Da Castiglione al Colle di Chiapporado ci vogliono per l’andata soltanto circa tre ore.

Dal Tabernacolo della Serra ci allontaniamo, seguitando a sud, per un sentierucolo da capre e da camosci, ed arriviamo dopo pochi minuti ad un punto, un bastorovescio, d’onde ci si apre un panorama stupendo.

Dalla gola, ove s’annida Chiapporado, ci divide uno stretto sprone. Siamo sopraccapo a Fossato, borgata del Comune di Cantagallo (ab. 650 circa) posto sopra un contrafforte a schienale del poggio alla Zucca (m. 862). Più in alto, rimpetto, è Torri, in un fianco pianeggiante del M. Lavacchio (m. 1099), Torri detto cosi, da varie fortificazioni medioevali di cui si veggono gli avanzi, o dai cumuli petrosi rimasti a guisa di ruderi, per l’erosione di roccie stratiformi, fragili, prodotta dalle acque, dal gelo e dal disgelo.



  1. Le Limentre son tre e tributarie del Reno etruscano tutte dal nodo montano della Badia e Taona, possedimento ora della famiglia De’ Pazzi.

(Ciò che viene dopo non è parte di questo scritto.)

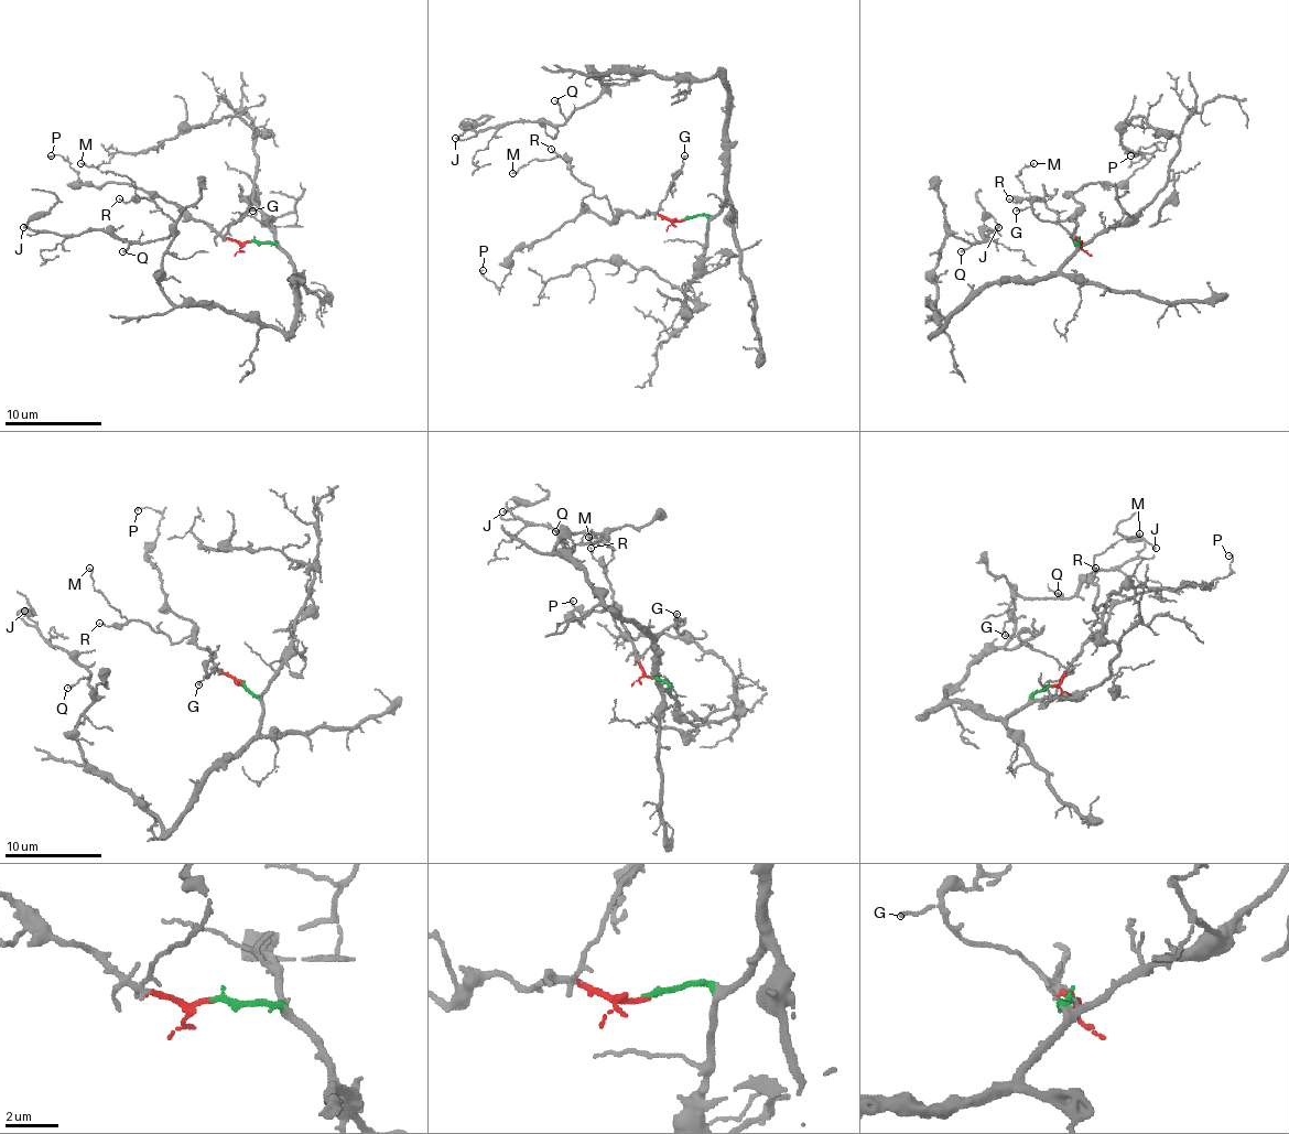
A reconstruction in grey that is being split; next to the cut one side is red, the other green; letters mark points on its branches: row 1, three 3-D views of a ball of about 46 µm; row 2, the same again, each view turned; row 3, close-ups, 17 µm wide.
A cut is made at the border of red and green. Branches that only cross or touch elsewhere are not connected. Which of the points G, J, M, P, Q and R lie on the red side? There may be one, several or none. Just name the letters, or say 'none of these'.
G, M, P, R

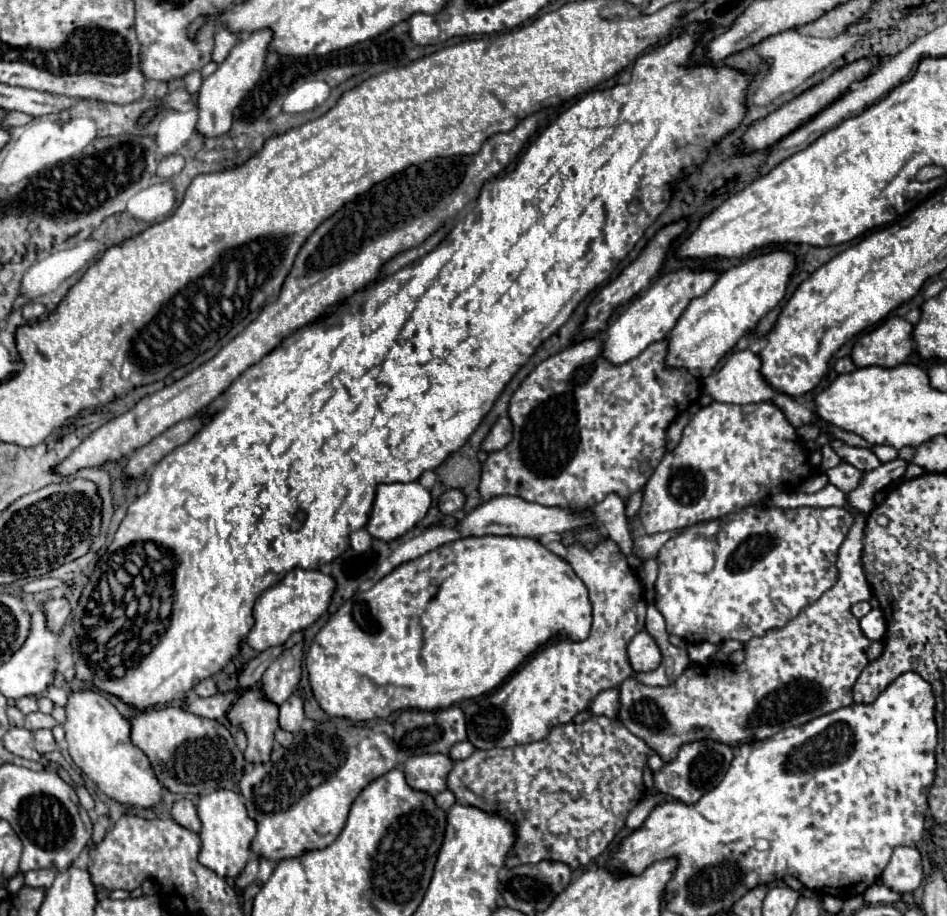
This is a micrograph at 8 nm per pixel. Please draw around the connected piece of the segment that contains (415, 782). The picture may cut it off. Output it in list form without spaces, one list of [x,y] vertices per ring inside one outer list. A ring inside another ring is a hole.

La prima più ad ovest, nasce verso la Collina pistoiese, scende a S. Pellegrino, Sambuca, Pavana; sbocca in Reno alla Venturina.
    La seconda nasce dai dirupi della Sambuchella e passa sotto Treppio: mescola le sue acque colla Limentra di Lentola, la terza Limentra, proveniente dalla Badia a Taona e più specialmente dai poggi di Rigoli. Cosi ingrossata, tocca Badi. Bargi, Suviana ed a Riola sbocca in Reno.